Listening Quest October 2016: The Young Person’s Guide to the Orchestra
Saturday, October 1, 2016 by Vicki Martin | Listening Quest
Even though we are focused on learning music through learning to play the piano, I would like to you to be at least somewhat familiar with other instruments! Back in 1946, the composer Benjamin Britten was commissioned to write a piece for orchestra that would highlight different sections of the orchestra for an educational video. The piece he wrote is called The Young Person’s Guide to the Orchestra. He took a theme (a main idea) from another composer, Henry Purcell, and used that for a set of variations and a fugue. Each variation is played by different instruments or by different sections of the orchestra (woodwinds, brass, strings, and percussion) to demonstrate how each section has its own kind of sound. Some variations are very similar to the theme, while others only have hints of the main idea included in them. To finish the piece off, he composes a fugue (“Fewg”) where instead of having a clear melody with harmony, instead the melody is played by three or four voices or instruments slightly later (a little like singing Row Row Row Your Boat as a round) or sometimes at different intervals, upside-down, or with other changes so that harmony is created by how the melodies intertwine.

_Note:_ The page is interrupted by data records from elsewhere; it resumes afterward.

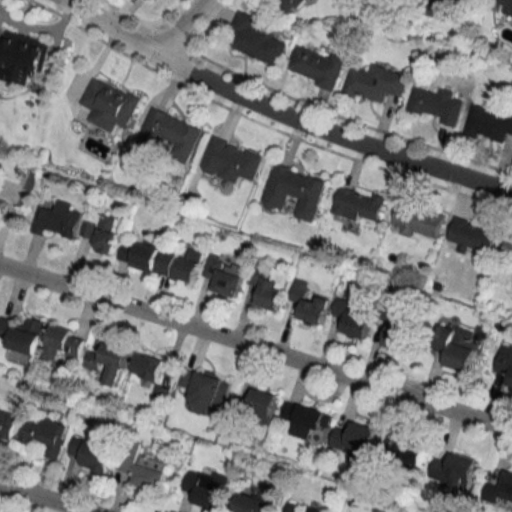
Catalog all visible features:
building: (147, 0)
building: (471, 0)
building: (287, 5)
building: (506, 6)
road: (179, 27)
building: (257, 39)
building: (22, 57)
building: (315, 66)
building: (375, 83)
building: (109, 104)
building: (435, 106)
road: (280, 114)
building: (489, 125)
building: (169, 134)
building: (231, 161)
building: (294, 190)
building: (359, 204)
building: (2, 206)
building: (58, 220)
building: (417, 221)
building: (88, 229)
building: (106, 235)
building: (473, 236)
building: (507, 249)
building: (138, 255)
building: (181, 264)
building: (225, 275)
building: (269, 285)
building: (308, 302)
building: (353, 318)
building: (21, 333)
building: (397, 336)
building: (64, 342)
building: (457, 346)
road: (256, 348)
building: (110, 360)
building: (505, 363)
building: (148, 368)
building: (205, 383)
building: (161, 394)
building: (261, 404)
building: (305, 419)
building: (7, 425)
building: (43, 435)
building: (355, 439)
building: (404, 449)
building: (91, 454)
building: (143, 467)
building: (453, 470)
building: (205, 488)
building: (503, 489)
road: (46, 496)
building: (254, 502)
building: (294, 509)
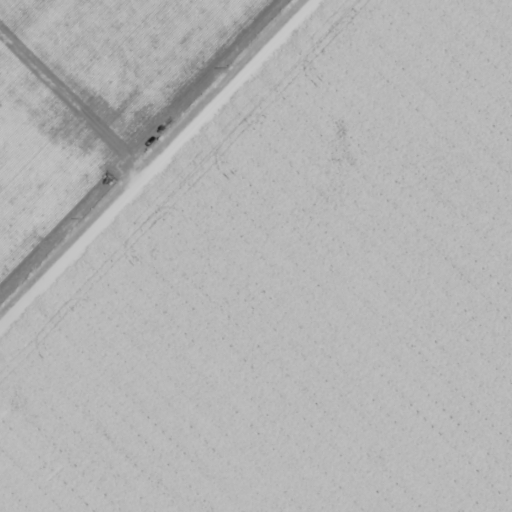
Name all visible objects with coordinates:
road: (165, 171)
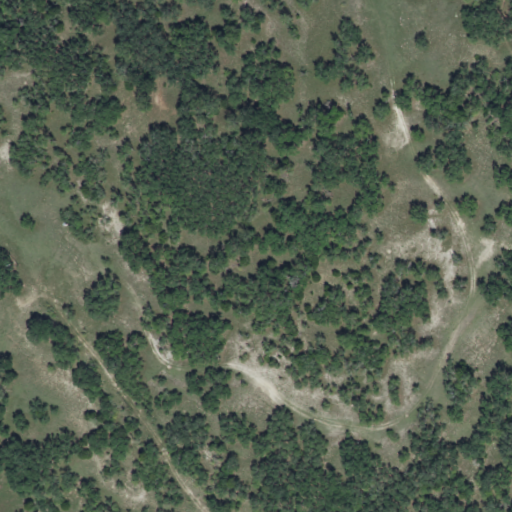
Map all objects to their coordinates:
road: (419, 422)
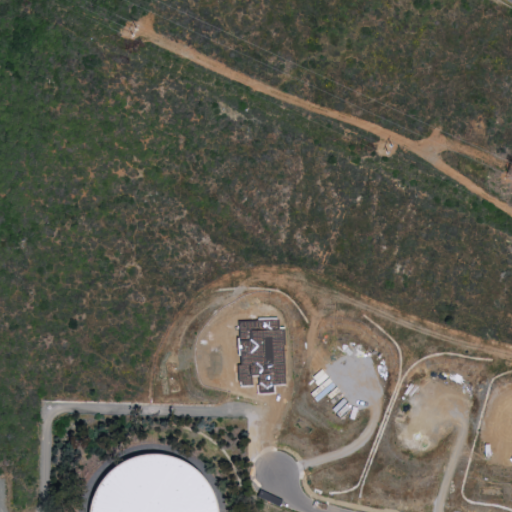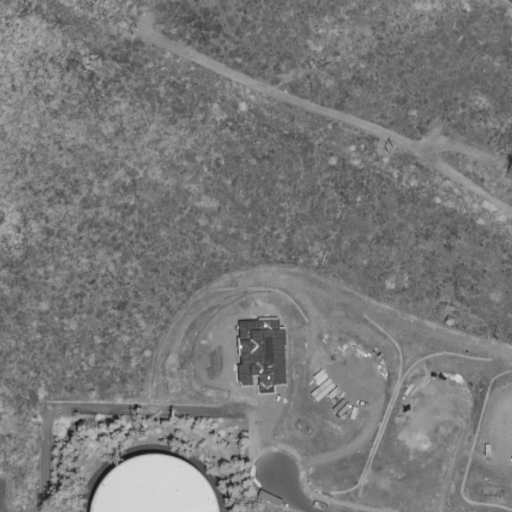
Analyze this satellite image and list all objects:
power tower: (129, 32)
road: (332, 111)
power tower: (384, 148)
road: (92, 409)
road: (267, 461)
building: (152, 487)
road: (313, 511)
road: (320, 511)
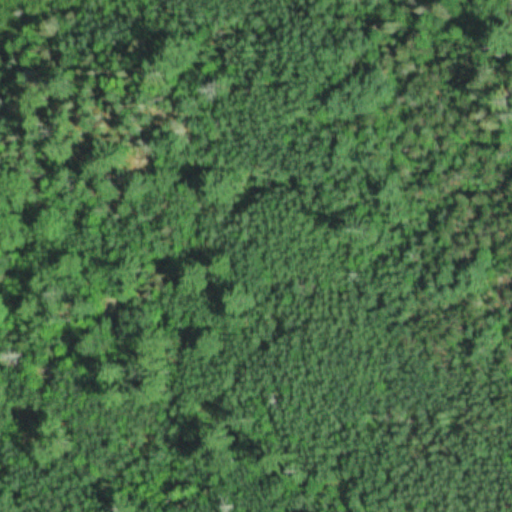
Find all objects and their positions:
road: (20, 484)
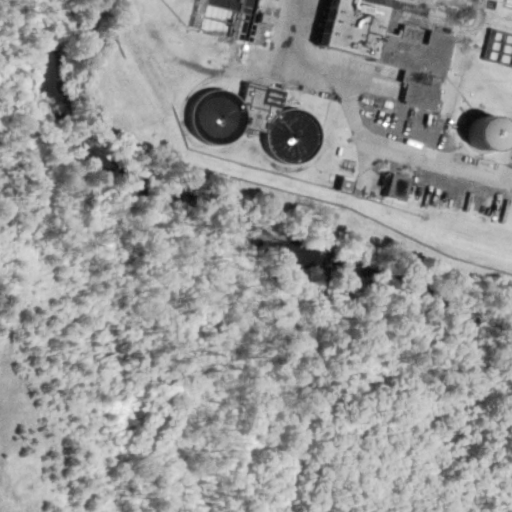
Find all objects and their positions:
building: (238, 19)
building: (351, 27)
building: (387, 47)
building: (417, 59)
building: (258, 94)
wastewater plant: (330, 104)
storage tank: (218, 116)
building: (218, 116)
road: (359, 129)
building: (486, 132)
building: (295, 133)
storage tank: (485, 133)
building: (485, 133)
storage tank: (293, 135)
building: (293, 135)
building: (347, 184)
building: (397, 185)
building: (397, 186)
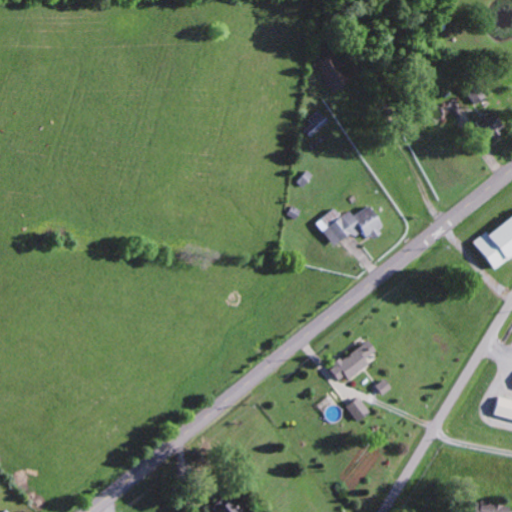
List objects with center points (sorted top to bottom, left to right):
building: (432, 20)
building: (333, 70)
building: (473, 92)
building: (317, 123)
building: (488, 124)
building: (349, 224)
building: (495, 242)
road: (300, 340)
building: (349, 362)
building: (356, 408)
road: (448, 408)
building: (503, 408)
building: (225, 507)
building: (490, 507)
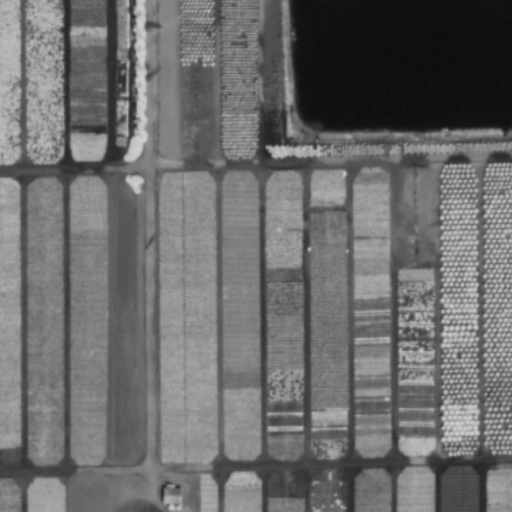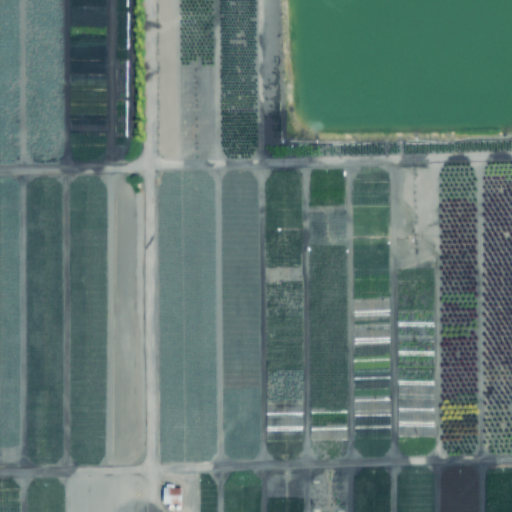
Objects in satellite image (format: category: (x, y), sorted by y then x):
road: (148, 82)
road: (256, 162)
building: (170, 494)
building: (172, 494)
road: (150, 499)
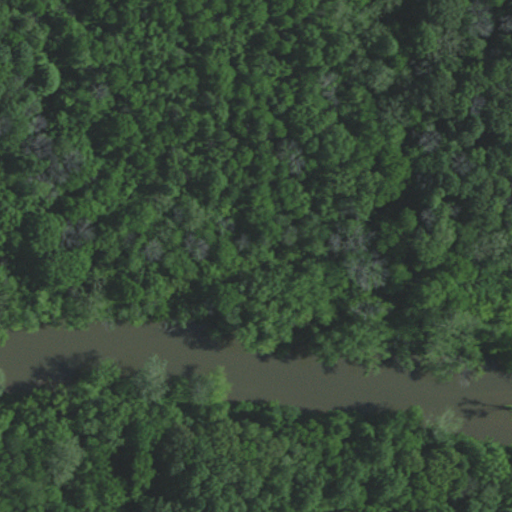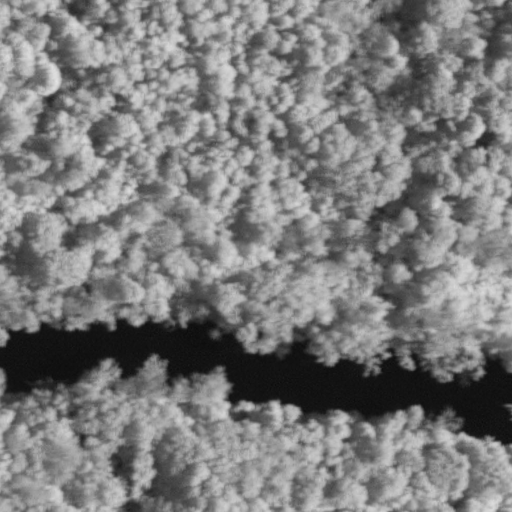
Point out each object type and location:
river: (256, 391)
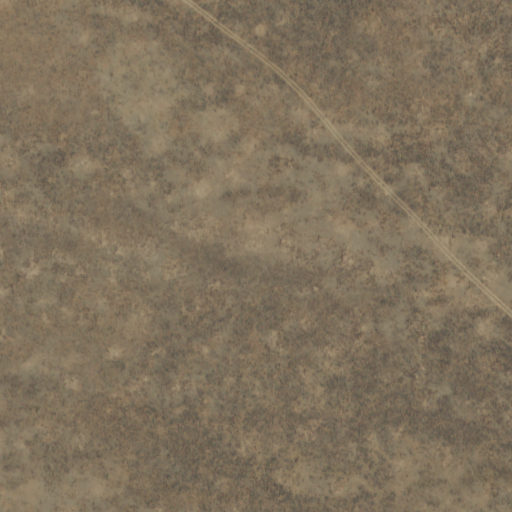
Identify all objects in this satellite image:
road: (361, 150)
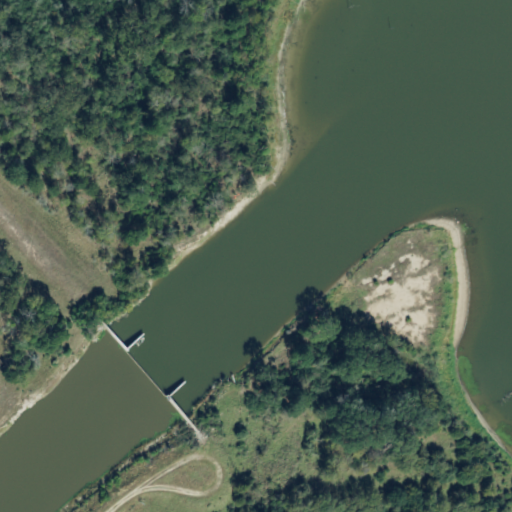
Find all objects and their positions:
dam: (148, 377)
road: (210, 461)
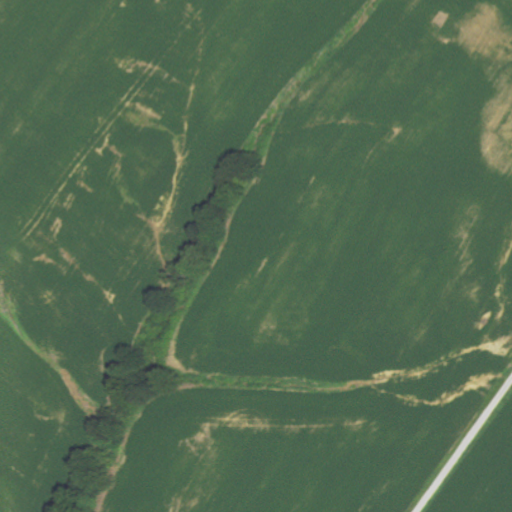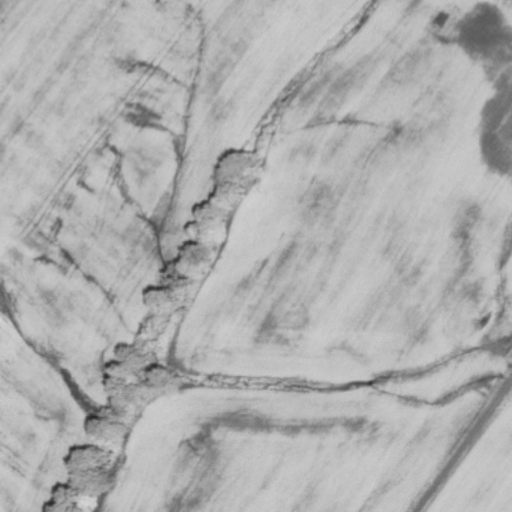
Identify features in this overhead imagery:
road: (465, 447)
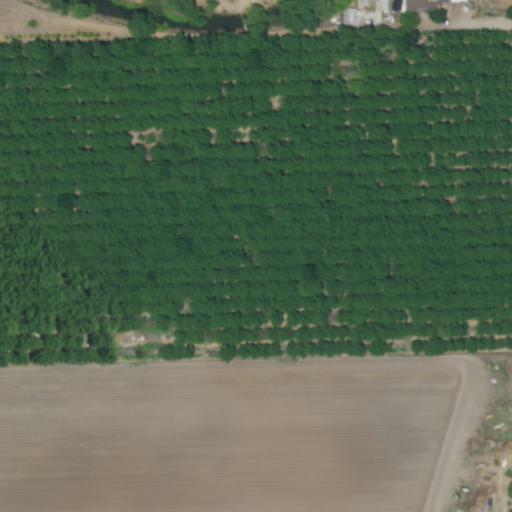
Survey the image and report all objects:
building: (425, 4)
building: (419, 5)
building: (369, 11)
road: (492, 24)
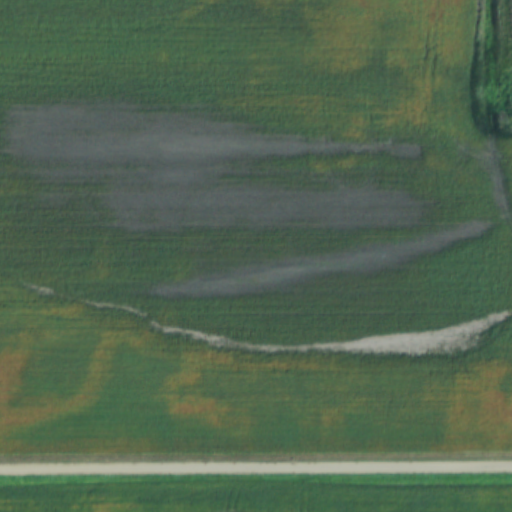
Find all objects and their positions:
road: (256, 472)
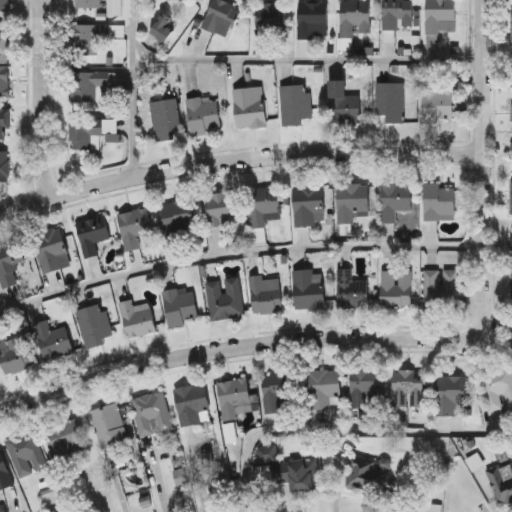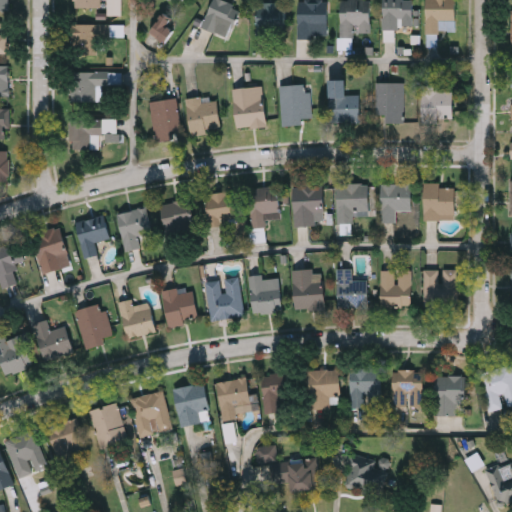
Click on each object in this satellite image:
building: (87, 4)
building: (88, 4)
building: (4, 5)
building: (5, 5)
building: (115, 7)
building: (397, 14)
building: (219, 16)
building: (271, 16)
building: (439, 16)
building: (221, 17)
building: (270, 17)
building: (354, 17)
building: (396, 17)
building: (312, 18)
building: (313, 18)
building: (353, 20)
building: (511, 20)
building: (510, 26)
building: (161, 28)
building: (163, 28)
building: (86, 38)
building: (89, 38)
building: (4, 39)
building: (4, 41)
road: (308, 60)
building: (511, 71)
building: (4, 79)
building: (5, 80)
building: (89, 82)
building: (93, 84)
road: (134, 90)
road: (43, 100)
building: (389, 100)
building: (391, 101)
building: (342, 102)
building: (294, 103)
building: (344, 103)
building: (436, 103)
building: (296, 104)
building: (437, 104)
building: (250, 107)
building: (248, 108)
building: (511, 112)
building: (202, 114)
building: (164, 115)
building: (203, 116)
building: (166, 119)
building: (4, 121)
building: (4, 123)
building: (82, 131)
building: (93, 132)
road: (238, 161)
building: (4, 165)
building: (4, 165)
road: (483, 167)
building: (510, 196)
building: (394, 198)
building: (511, 198)
building: (351, 200)
building: (395, 200)
building: (353, 201)
building: (439, 201)
building: (439, 202)
building: (263, 204)
building: (308, 204)
building: (309, 204)
building: (266, 206)
building: (221, 207)
building: (221, 208)
building: (179, 217)
building: (177, 219)
building: (133, 226)
building: (135, 227)
building: (91, 233)
building: (93, 234)
building: (259, 235)
building: (511, 241)
building: (50, 248)
building: (51, 249)
building: (511, 250)
road: (237, 262)
building: (10, 264)
building: (7, 265)
building: (511, 283)
building: (440, 287)
building: (442, 287)
building: (308, 288)
building: (395, 288)
building: (397, 288)
building: (350, 289)
building: (309, 290)
building: (352, 290)
building: (265, 293)
building: (266, 294)
building: (224, 298)
building: (226, 298)
building: (180, 305)
building: (180, 307)
building: (136, 317)
building: (138, 318)
building: (92, 324)
building: (95, 326)
building: (52, 339)
building: (54, 340)
road: (232, 346)
building: (511, 346)
building: (511, 347)
building: (14, 353)
building: (16, 354)
building: (365, 386)
building: (323, 387)
building: (324, 387)
building: (407, 387)
building: (497, 387)
building: (366, 388)
building: (408, 388)
building: (498, 388)
building: (274, 389)
building: (274, 392)
building: (448, 392)
building: (450, 394)
building: (232, 395)
building: (235, 397)
building: (192, 403)
building: (193, 404)
building: (150, 412)
building: (152, 413)
building: (107, 423)
building: (109, 425)
road: (341, 430)
building: (65, 437)
building: (66, 438)
building: (25, 452)
building: (267, 453)
building: (27, 454)
building: (384, 463)
building: (4, 471)
building: (5, 472)
building: (298, 472)
building: (365, 473)
building: (297, 474)
building: (366, 474)
building: (181, 476)
building: (501, 481)
building: (501, 483)
road: (490, 497)
building: (394, 511)
building: (397, 511)
road: (483, 511)
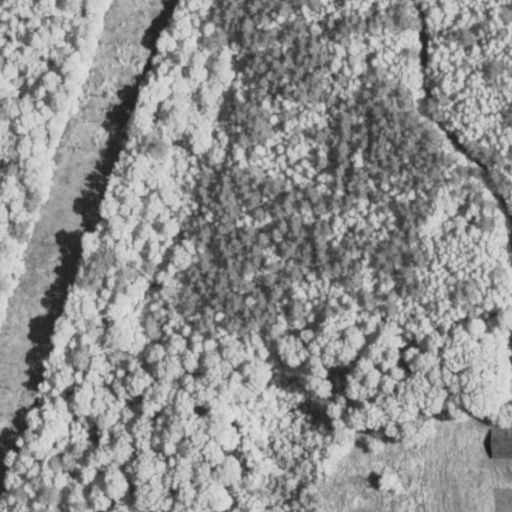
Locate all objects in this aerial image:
power tower: (112, 97)
power tower: (10, 383)
building: (499, 441)
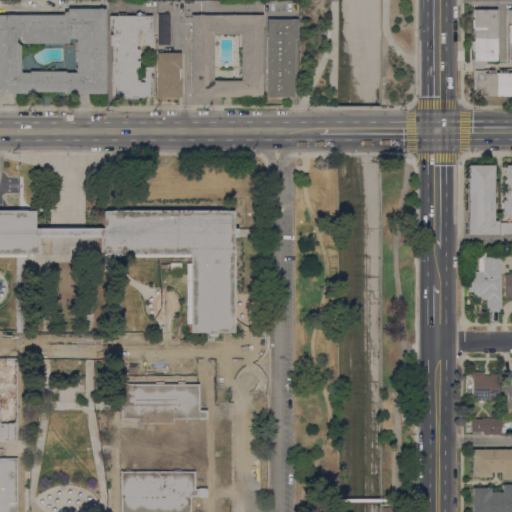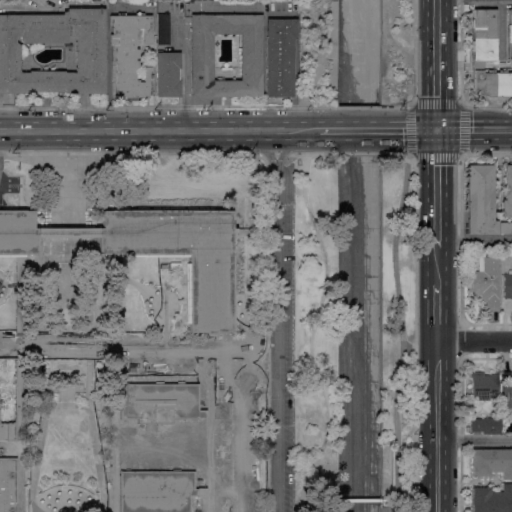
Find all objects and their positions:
building: (161, 28)
building: (163, 29)
road: (415, 30)
building: (482, 34)
road: (106, 47)
park: (395, 51)
building: (52, 52)
park: (315, 52)
building: (52, 53)
building: (276, 54)
road: (402, 54)
building: (127, 55)
building: (128, 55)
building: (224, 55)
road: (324, 55)
building: (489, 55)
building: (225, 56)
building: (278, 57)
road: (293, 57)
road: (436, 66)
building: (496, 70)
road: (184, 73)
building: (165, 74)
building: (167, 75)
road: (460, 79)
road: (150, 106)
road: (355, 107)
road: (460, 130)
road: (410, 131)
road: (137, 132)
road: (297, 132)
road: (325, 132)
road: (360, 132)
road: (412, 132)
traffic signals: (437, 132)
road: (474, 132)
road: (274, 154)
road: (296, 154)
road: (357, 154)
road: (458, 172)
road: (437, 186)
building: (506, 191)
building: (507, 192)
parking lot: (4, 195)
building: (480, 199)
building: (478, 200)
road: (265, 209)
building: (504, 227)
building: (505, 228)
building: (67, 231)
building: (17, 232)
road: (474, 241)
building: (141, 251)
building: (181, 253)
road: (437, 262)
building: (174, 267)
building: (485, 281)
building: (486, 281)
road: (276, 283)
building: (506, 285)
building: (507, 286)
road: (437, 313)
road: (46, 322)
road: (400, 332)
road: (311, 333)
road: (415, 333)
park: (395, 334)
park: (314, 335)
road: (474, 340)
road: (135, 348)
parking lot: (283, 360)
road: (88, 373)
road: (21, 382)
road: (114, 382)
building: (69, 383)
building: (484, 385)
building: (483, 386)
building: (506, 390)
building: (507, 390)
building: (7, 399)
building: (7, 399)
building: (157, 404)
road: (68, 405)
building: (483, 425)
building: (485, 425)
road: (437, 427)
road: (208, 429)
building: (466, 429)
road: (239, 430)
building: (502, 430)
road: (474, 439)
building: (491, 462)
building: (491, 462)
road: (276, 473)
building: (7, 484)
building: (150, 490)
building: (156, 491)
road: (211, 493)
building: (490, 499)
building: (492, 500)
building: (364, 505)
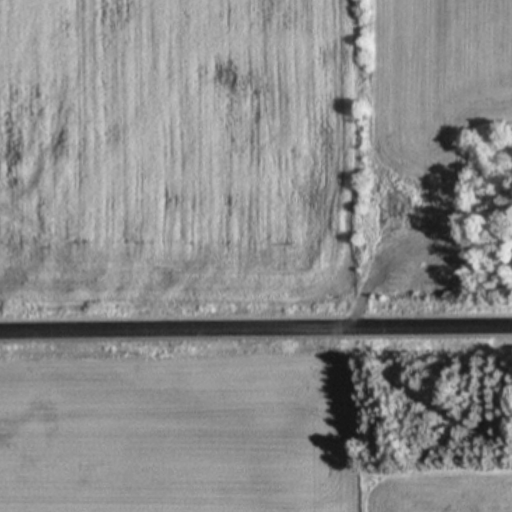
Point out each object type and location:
road: (256, 329)
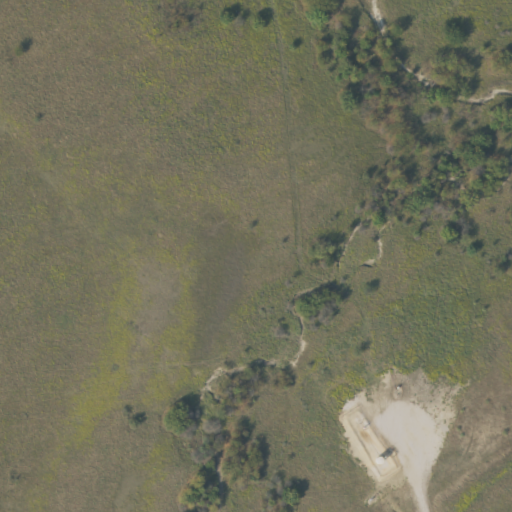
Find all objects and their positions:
road: (414, 487)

You’ll be able to listen to The Young Person’s Guide to the Orchestra with an interactive score that shows you which instruments are being played here: http://www.britten100.org/new-to-britten/learning/score. Get comfy – it takes 17 minutes to listen to it all!
Extra Exploring: If you’re interested, there are also a few musical games based on this piece that you can play on the right hand side of the screen.